Between 1834 and 1836, several outposts were built along the Captaincy following the many expeditions:
- Forte do Bom Jezus [OTL Caraculo], between Moçâmedes and Calubango;
- Forte de São João de Cacula between Calubango and Caconda;
- Forte da Imaculada Conceição [OTL Quipungo] between Lubango and the River Cunene;
- Forte do Rei Augusto [OTL Dongue] to the southeast of Calubango;
- Forte de Dona Maria [OTL Cahama] southeast of Forte do Rei Augusto.
The SEMP which was responsible for organizing colonization efforts sent to the region 100 Madeirans and Azoreans in 1837, the first batch of colonists and the bulk of them either settled in Moçâmedes or in Calubango whose central and strategic position demanded proper settlement. In the next three years, about 100 settlers from various parts of Portugal arrived and although many later tried to leave for Luanda and São Filipe de Benguela where substantially better conditions could be found, the bulk of them stayed in the Captaincy of Moçâmedes.
These settlers built houses, warehouses, churches, small shops and started the first cultivations of cereals. Not all of the forts were able to attract the population, however, Imaculada Conceição and Dona Maria II were abandoned and Rei Augusto was close to it as well.
Estimates for 1840 indicate the following populations:
Moçâmedes | 157 |
Calubango | 88 |
Caconda | 67 |
Foz do Cunene | 52 |
Cacula | 48 |
Bom Jezus | 43 |
Rei Augusto | 31 |
Total | 436 |
These estimates ignore, on one hand, those who were not white and on the other hand the Portuguese settlers who were not in the vicinity of the forts, which were very few however. Historians pushing the 500 Portuguese people for the Captaincy of Moçâmedes are likely not too far from the truth. These numbers were very small compared to Luanda and Benguela but the colonization of Moçâmedes had begun in less than a decade.
The estimates of the white people (including soldiers which represent around half of the total) for the entirety of Angola in 1840 are:
Congo | 611 |
Luanda | 1 489 |
Benguela | 728 |
Moçâmedes | 436 |
Total | 3 093 |
While the slave trade was still the main pillar of Angola’s economy, the successive Governors tried to diversify the economic activities namely introducing large-scale cultivations of cotton, sugar, coffee and cocoa to compete with Brazil, Estados Unidos and Reino Unido but also more niche-like products such as cassava, sorghum, banana. These were common all over the region with only Moçâmedes, which barely had slavery and used the settlers as workforce, focusing more on cereals like corn and wheat but also potatoes.
Cattle breeding and fishery were also important activities as well as the search for ores which had good results in Luanda and Benguela. Industry was non-existent and trade was heavily promoted both with Portugal, to where the local products were sent, and with the local kingdoms.

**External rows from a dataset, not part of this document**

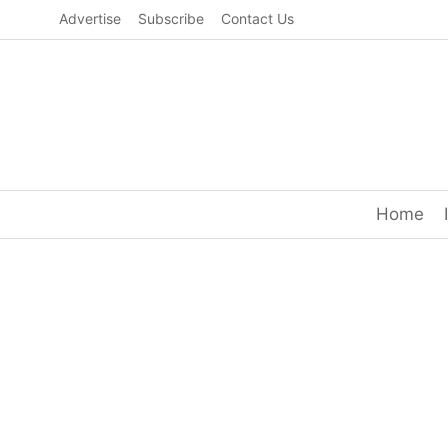
Skip
Advertise
Subscribe
Contact Us
to
content
Home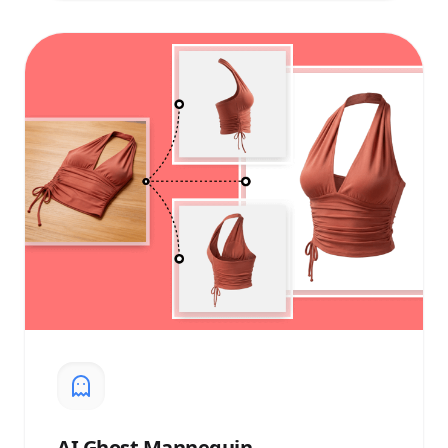
AI
Ghost Mannequin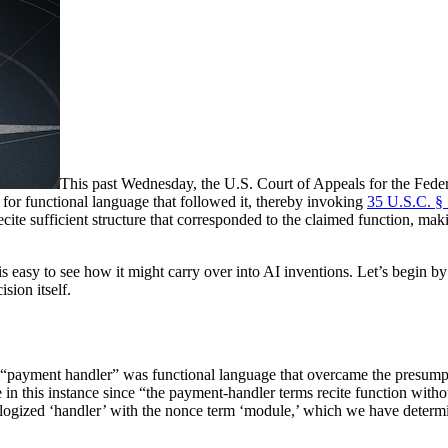
This past Wednesday, the U.S. Court of Appeals for the Federal
for functional language that followed it, thereby invoking
35 U.S.C. §
recite sufficient structure that corresponded to the claimed function, m
it is easy to see how it might carry over into AI inventions. Let’s begi
sion itself.
 “payment handler” was functional language that overcame the presumpt
n this instance since “the payment-handler terms recite function without
 analogized ‘handler’ with the nonce term ‘module,’ which we have determ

So my plan was to publish about the Military first, however, it ended up having a connection with Overseas and Foreign Policies so I decided to write the Overseas first. It took quite a bit and while I'm not 100% happy with some parts, I think it ended up well. Next Sunday I will publish Part 2 which is about the territories in the Indian Ocean. Without further ado, thank you for sparing time reading and I hope everyone has a nice day and stays safe.